- [Problem details] Nothing in the data should be altered when it is repeated in full.

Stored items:

=== Section Start ===

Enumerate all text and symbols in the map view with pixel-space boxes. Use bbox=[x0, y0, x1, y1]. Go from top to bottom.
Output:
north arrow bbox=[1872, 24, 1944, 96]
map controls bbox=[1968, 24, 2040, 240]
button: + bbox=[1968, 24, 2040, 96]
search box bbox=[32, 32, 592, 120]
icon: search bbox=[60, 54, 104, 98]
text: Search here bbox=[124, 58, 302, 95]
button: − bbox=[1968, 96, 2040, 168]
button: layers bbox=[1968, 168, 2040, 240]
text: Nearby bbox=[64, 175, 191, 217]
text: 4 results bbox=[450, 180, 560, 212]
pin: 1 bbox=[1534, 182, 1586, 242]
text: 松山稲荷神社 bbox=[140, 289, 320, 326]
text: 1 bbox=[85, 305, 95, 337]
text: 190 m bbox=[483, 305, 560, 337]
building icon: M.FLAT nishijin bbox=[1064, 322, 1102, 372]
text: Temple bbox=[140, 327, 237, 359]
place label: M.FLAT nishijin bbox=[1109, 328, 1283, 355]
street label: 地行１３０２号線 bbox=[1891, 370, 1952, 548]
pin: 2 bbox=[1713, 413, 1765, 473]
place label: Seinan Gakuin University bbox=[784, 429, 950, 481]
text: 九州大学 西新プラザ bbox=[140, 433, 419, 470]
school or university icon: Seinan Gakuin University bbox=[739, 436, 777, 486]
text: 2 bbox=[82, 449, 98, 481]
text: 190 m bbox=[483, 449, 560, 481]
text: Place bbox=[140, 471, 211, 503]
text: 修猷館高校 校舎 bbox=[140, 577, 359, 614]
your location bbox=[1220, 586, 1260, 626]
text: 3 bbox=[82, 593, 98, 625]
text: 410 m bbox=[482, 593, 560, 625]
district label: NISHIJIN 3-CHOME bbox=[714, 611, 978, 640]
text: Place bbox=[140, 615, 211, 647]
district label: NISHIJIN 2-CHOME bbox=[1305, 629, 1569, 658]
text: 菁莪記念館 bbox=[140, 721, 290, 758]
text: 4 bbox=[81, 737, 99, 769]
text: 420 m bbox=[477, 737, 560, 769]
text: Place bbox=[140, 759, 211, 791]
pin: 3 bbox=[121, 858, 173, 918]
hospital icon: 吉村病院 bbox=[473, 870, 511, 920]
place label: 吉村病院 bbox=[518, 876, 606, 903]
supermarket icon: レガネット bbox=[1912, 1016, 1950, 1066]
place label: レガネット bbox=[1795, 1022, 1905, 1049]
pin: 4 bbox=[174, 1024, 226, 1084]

=== Section End ===

- [Worked solution]
Enumerate all text and symbols in the map view with pixel-space boxes. Use bbox=[x0, y0, x1, y1]. Go from top to bottom.
Output:
north arrow bbox=[1872, 24, 1944, 96]
map controls bbox=[1968, 24, 2040, 240]
button: + bbox=[1968, 24, 2040, 96]
search box bbox=[32, 32, 592, 120]
icon: search bbox=[60, 54, 104, 98]
text: Search here bbox=[124, 58, 302, 95]
button: − bbox=[1968, 96, 2040, 168]
button: layers bbox=[1968, 168, 2040, 240]
text: Nearby bbox=[64, 175, 191, 217]
text: 4 results bbox=[450, 180, 560, 212]
pin: 1 bbox=[1534, 182, 1586, 242]
text: 松山稲荷神社 bbox=[140, 289, 320, 326]
text: 1 bbox=[85, 305, 95, 337]
text: 190 m bbox=[483, 305, 560, 337]
building icon: M.FLAT nishijin bbox=[1064, 322, 1102, 372]
text: Temple bbox=[140, 327, 237, 359]
place label: M.FLAT nishijin bbox=[1109, 328, 1283, 355]
street label: 地行１３０２号線 bbox=[1891, 370, 1952, 548]
pin: 2 bbox=[1713, 413, 1765, 473]
place label: Seinan Gakuin University bbox=[784, 429, 950, 481]
text: 九州大学 西新プラザ bbox=[140, 433, 419, 470]
school or university icon: Seinan Gakuin University bbox=[739, 436, 777, 486]
text: 2 bbox=[82, 449, 98, 481]
text: 190 m bbox=[483, 449, 560, 481]
text: Place bbox=[140, 471, 211, 503]
text: 修猷館高校 校舎 bbox=[140, 577, 359, 614]
your location bbox=[1220, 586, 1260, 626]
text: 3 bbox=[82, 593, 98, 625]
text: 410 m bbox=[482, 593, 560, 625]
district label: NISHIJIN 3-CHOME bbox=[714, 611, 978, 640]
text: Place bbox=[140, 615, 211, 647]
district label: NISHIJIN 2-CHOME bbox=[1305, 629, 1569, 658]
text: 菁莪記念館 bbox=[140, 721, 290, 758]
text: 4 bbox=[81, 737, 99, 769]
text: 420 m bbox=[477, 737, 560, 769]
text: Place bbox=[140, 759, 211, 791]
pin: 3 bbox=[121, 858, 173, 918]
hospital icon: 吉村病院 bbox=[473, 870, 511, 920]
place label: 吉村病院 bbox=[518, 876, 606, 903]
supermarket icon: レガネット bbox=[1912, 1016, 1950, 1066]
place label: レガネット bbox=[1795, 1022, 1905, 1049]
pin: 4 bbox=[174, 1024, 226, 1084]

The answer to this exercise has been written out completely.